Internal-combustion units retained an 85.74% share in 2024, underscoring entrenched refuelling infrastructure and operator familiarity. Yet the construction equipment rental market is witnessing an inflection as governments roll out zero-emission mandates for dense urban zones. Hydrogen fuel cell prototypes log the highest forecast CAGR at 16.99% through 2030, buoyed by quick refuelling and extended duty cycles relative to battery systems. Battery-electric models are scaling fastest in compact excavators and scissor lifts, segments where range anxiety is limited and charging can occur overnight on-site.
Hybrid power systems act as a bridge technology. United Rentals reports up to 80% fuel savings and 34% cost reductions when pairing generators with battery energy-storage packs. Adoption, however, hinges on clear residual-value outlooks: uncertain aftermarket pricing for high-capacity lithium batteries dampens aggressive fleet rollouts. To mitigate risk, leading renters use subscription-based upgrades, allowing rapid turnover should technology or regulation shift.
The Construction Equipment Rental Report is Segmented by Equipment Type (Earthmoving Equipment (Backhoe Loaders and More), and More), Drive Type (IC Engine and More), Application (Residential Construction and More), Rental Channel (Offline and Online), Service Type (Short-Term Rental, and More), and Geography (North America and More). The Market Forecasts are Provided in Terms of Value (USD) and Volume (Units).
Asia-Pacific held 39.01% of global rental revenue in 2024, underpinned by China's Belt and Road extensions, India's record capital-expenditure outlays, and Japan's steady public-works pipeline. Chinese OEMs captured 75% of global electric construction-equipment shipments in 2024, exporting aggressively to Southeast Asia. India's construction sector is on course to add USD 1 trillion to GDP by 2030, energising nationwide branch expansion by leading renters. Japan, recovering from two quarters of machinery order contraction, returned to growth in early 2025 as semiconductor-plant investments escalated.
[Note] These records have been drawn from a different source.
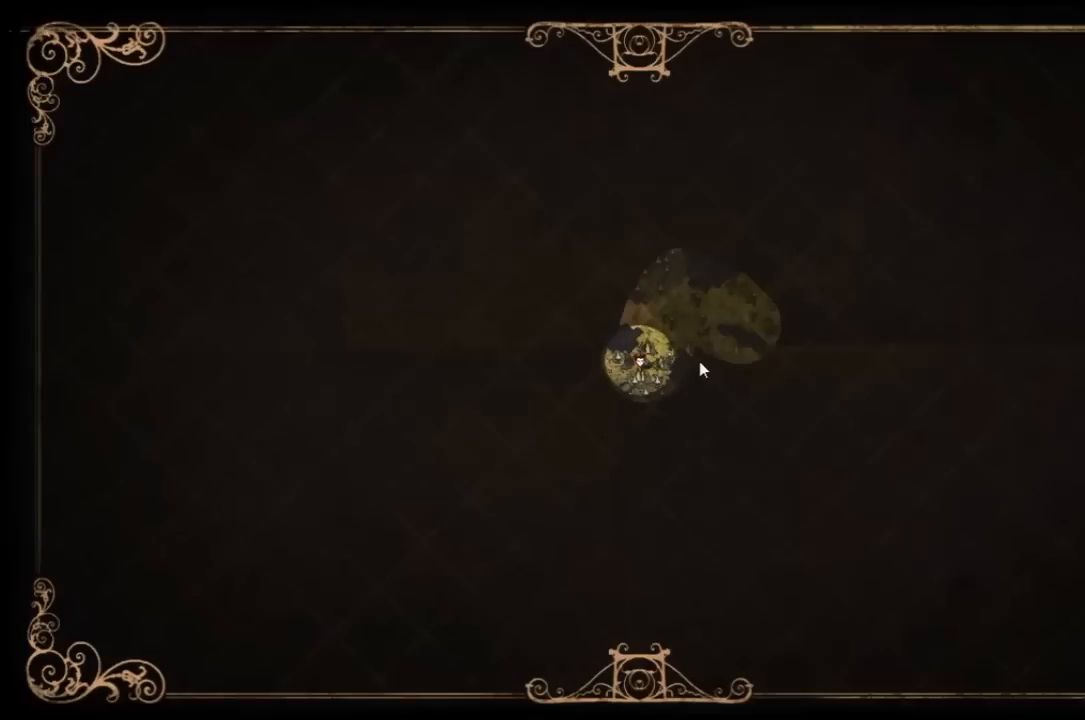
{"keys": ["q", "w"], "events": [[100, "tab", "up"], [133, "w", "down"], [434, "q", "down"]]}
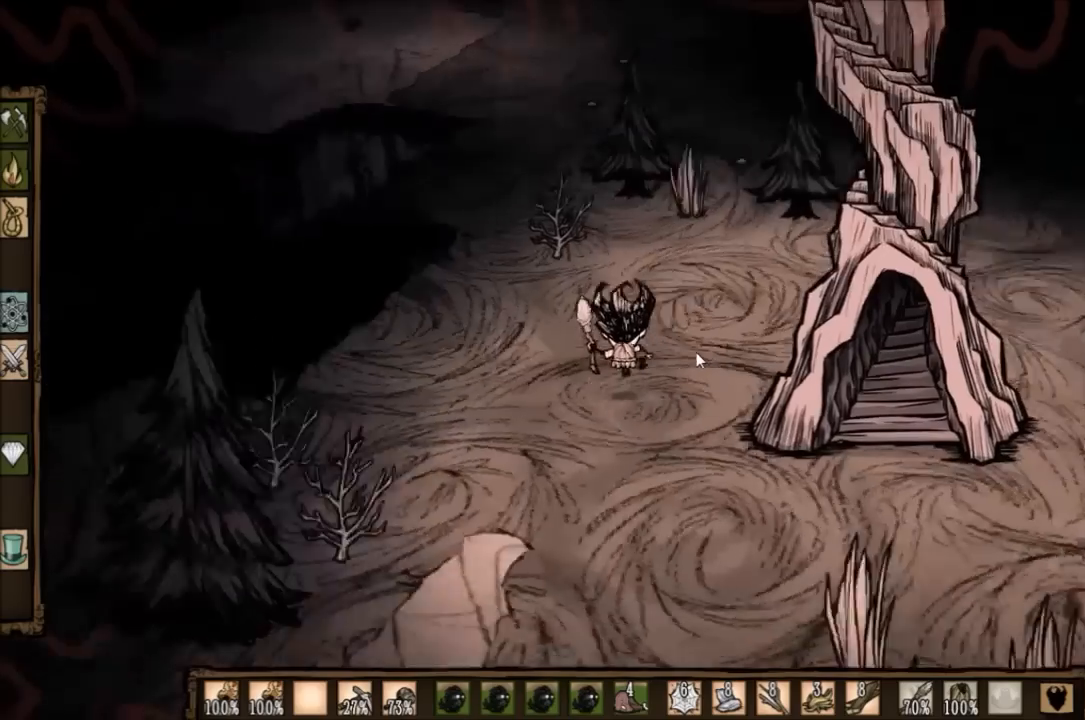
{"keys": ["w"], "events": [[34, "q", "up"]]}
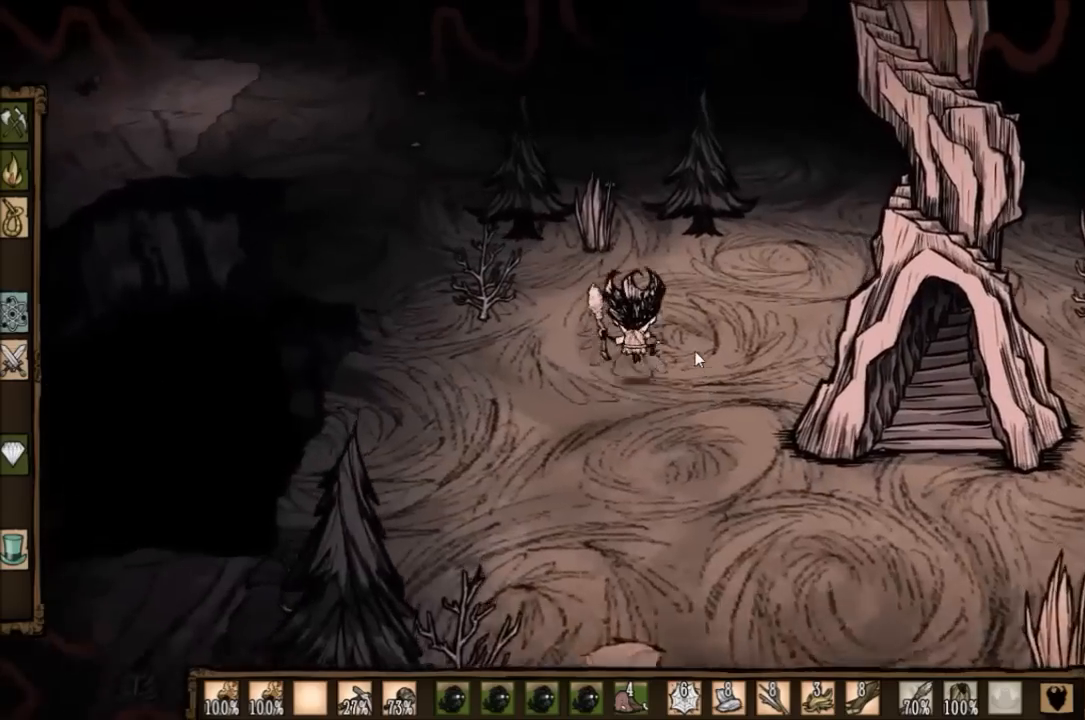
{"keys": ["w"], "events": []}
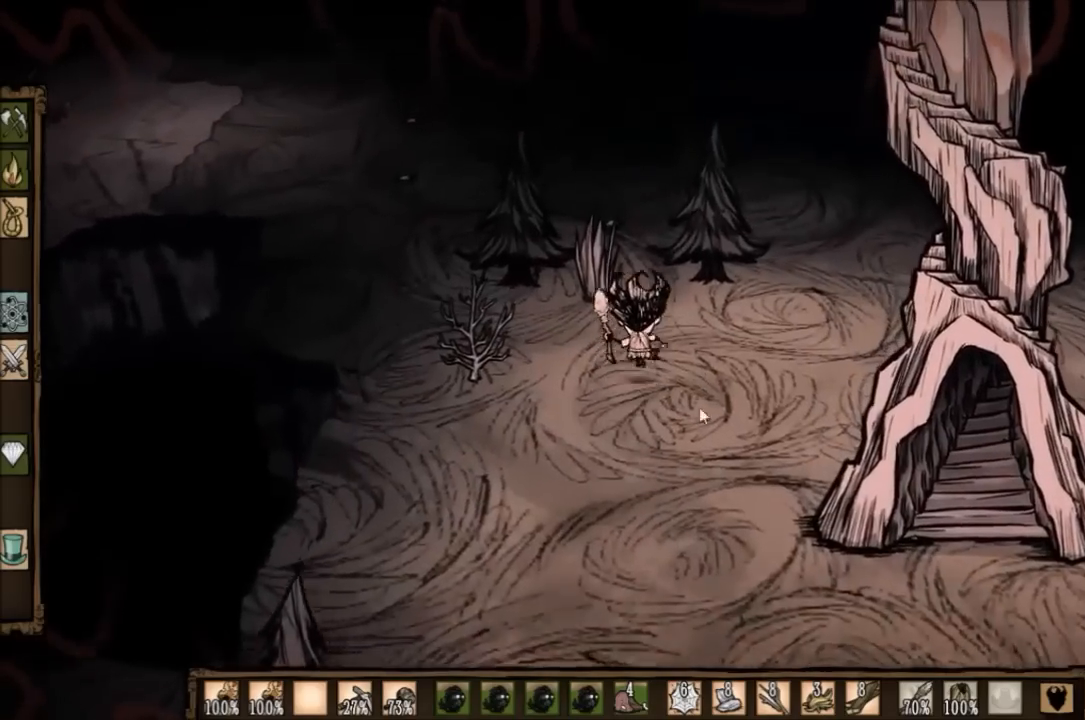
{"keys": ["w"], "events": []}
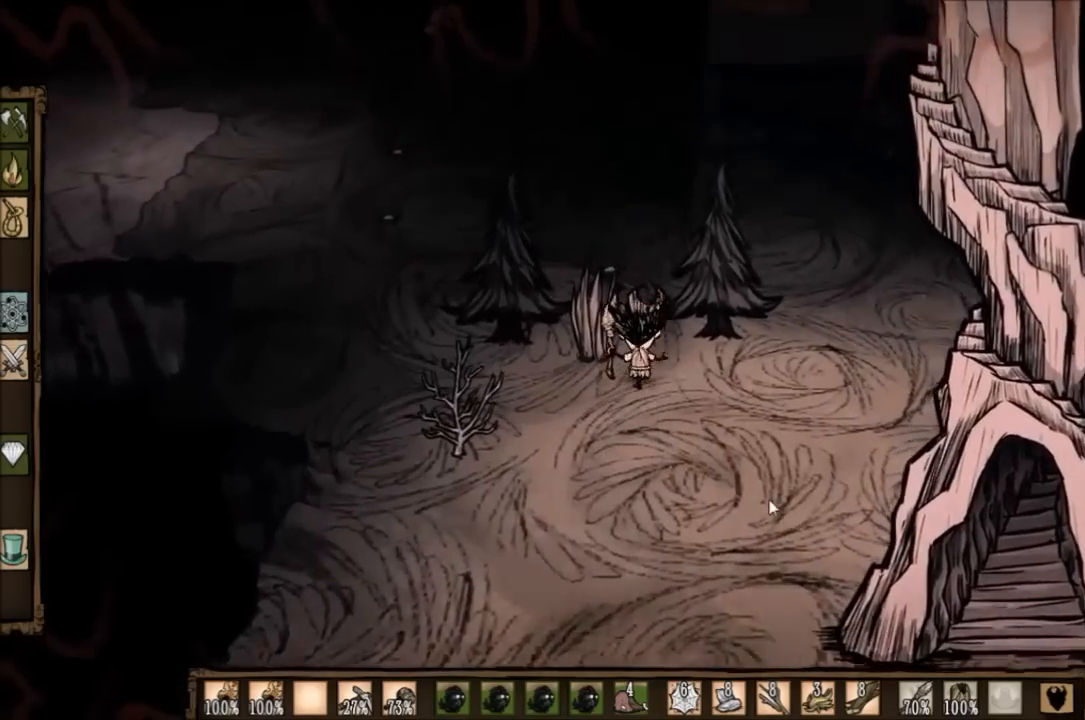
{"keys": ["w"], "events": []}
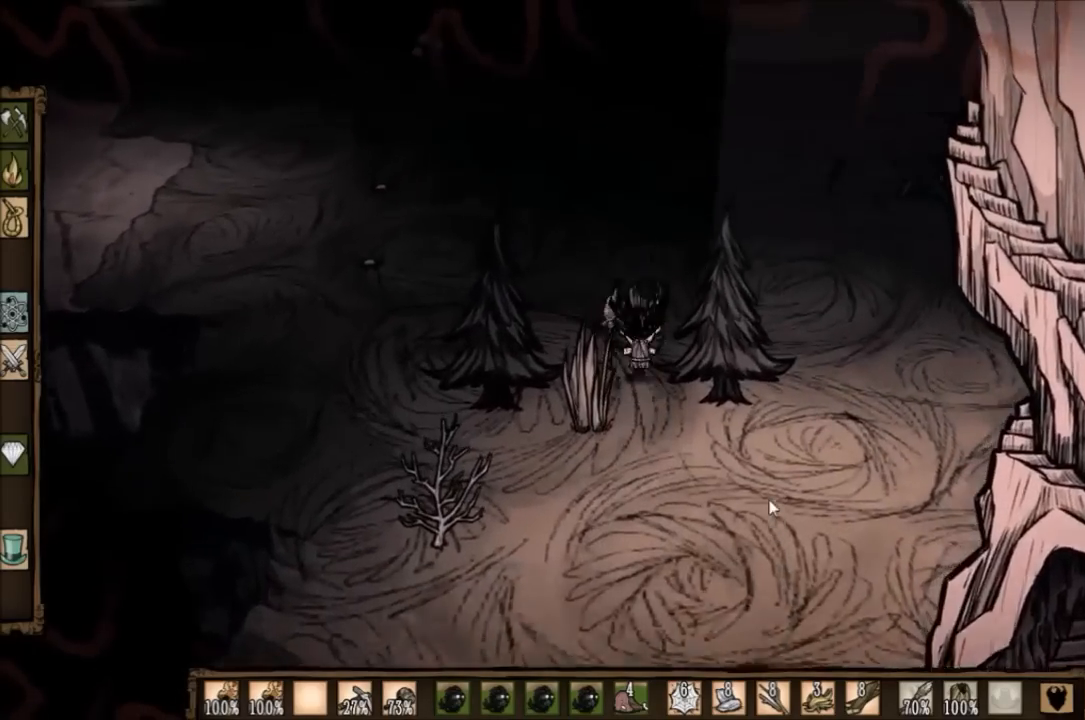
{"keys": ["w"], "events": []}
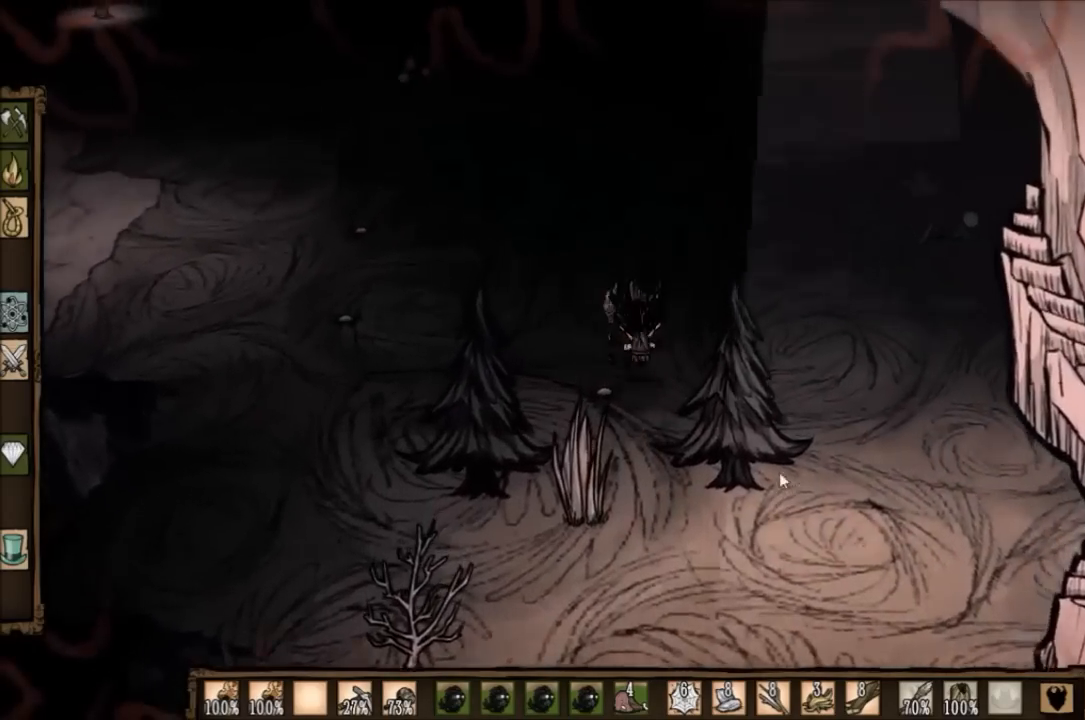
{"keys": ["w"], "events": []}
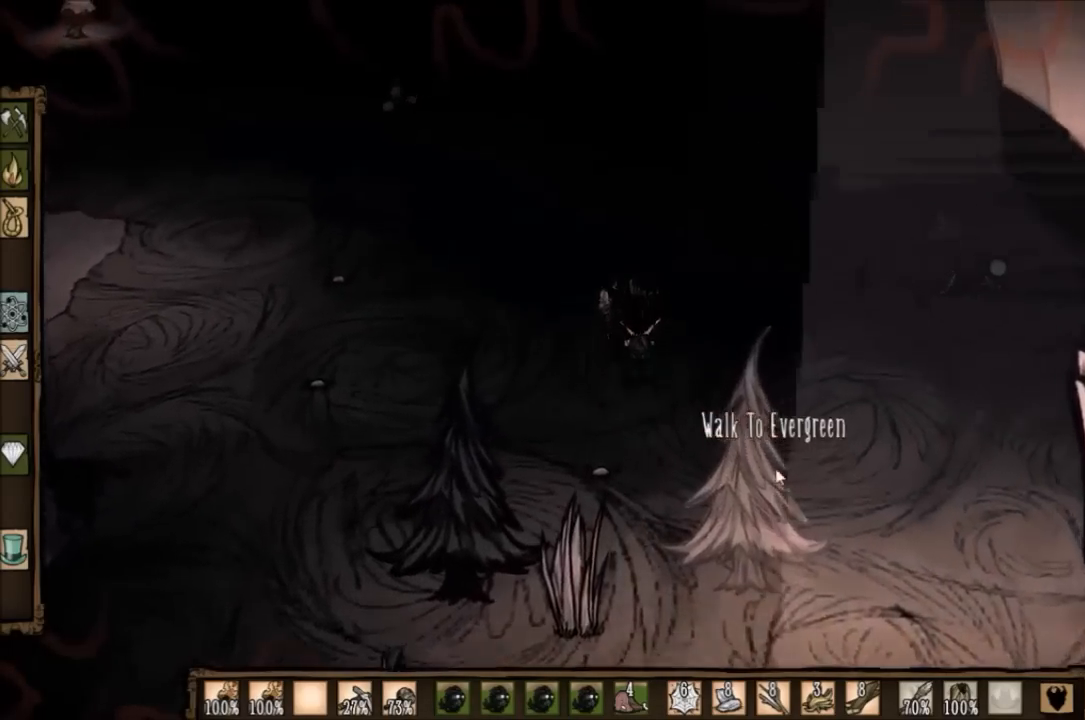
{"keys": ["w"], "events": [[101, "shift", "down"], [201, "shift", "up"]]}
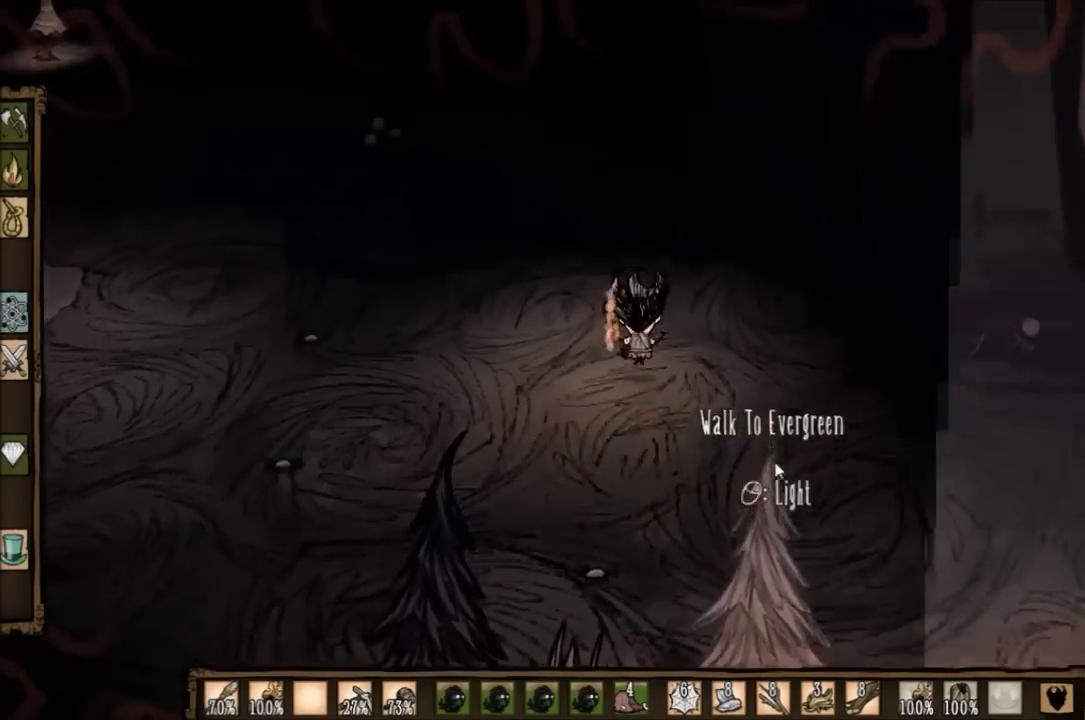
{"keys": ["w"], "events": [[300, "q", "down"], [334, "q", "up"]]}
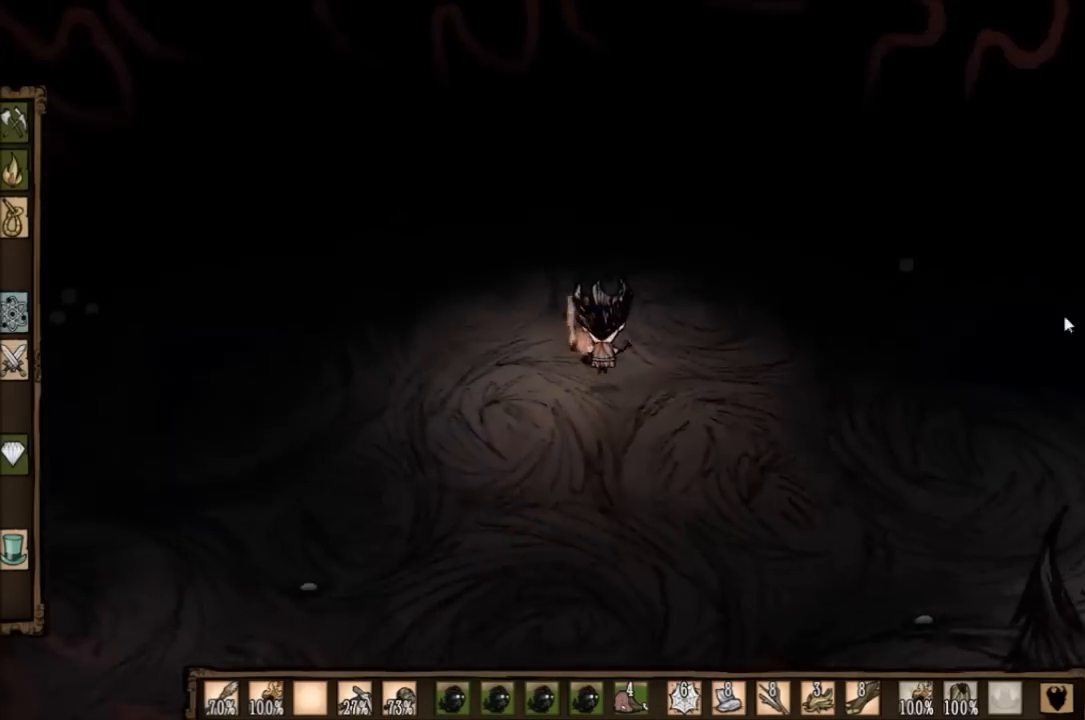
{"keys": ["w"], "events": []}
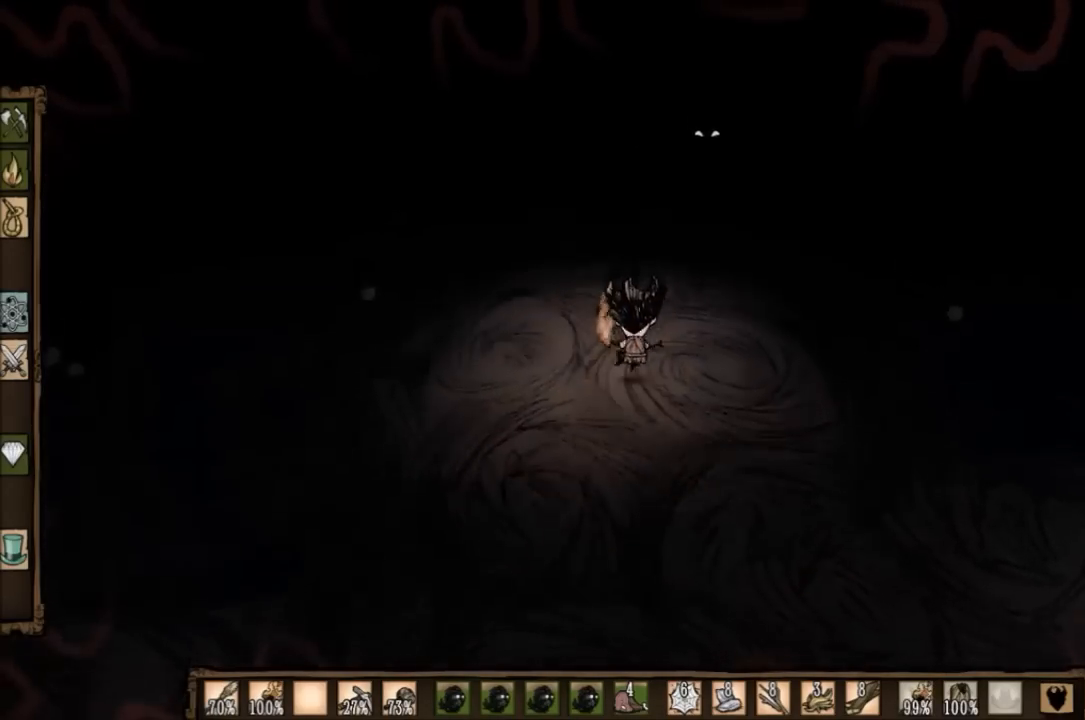
{"keys": ["w"], "events": []}
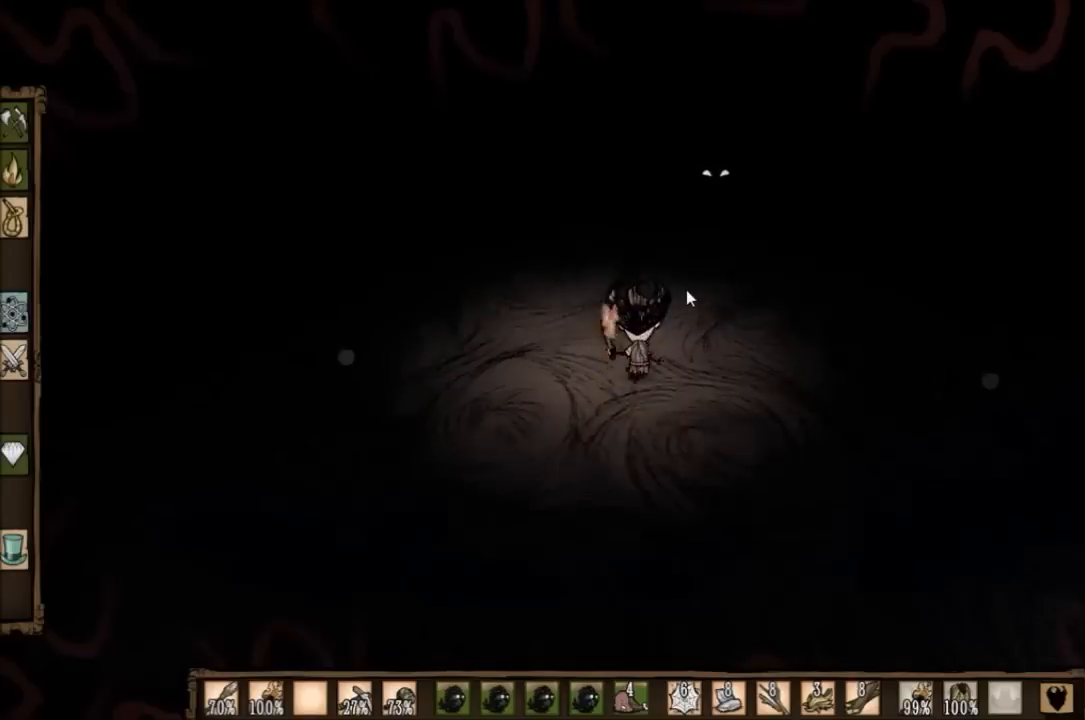
{"keys": ["w"], "events": []}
The Middle East represents the fastest-growing territory at 7.56% CAGR through 2030. Saudi Arabia's Vision 2030 pipeline, including Riyadh Metro and NEOM city projects, is pushing rental demand beyond 12% annualised growth. The UAE likewise benefits from large corridors and mixed-use developments such as the AED 8 billion Masaar community. Companies with crane and telehandler specialities are relocating fleets to the Gulf to capitalise on strong utilisation rates and attractive yields.
North America shows a healthy 6.58% CAGR. Large infrastructure packages and robust private-sector industrial builds underpin stable fleet utilisation. Europe posts slower 5.30% growth, yet leads in low-emission rentals thanks to stringent Stage V diesel norms and municipal zero-carbon mandates. South America advances at 7.34% CAGR, fuelled by transport-corridor modernisation and commodity-sector revitalisation. Africa averages 6.90% growth, although access to financing and regulatory clarity remains uneven across markets.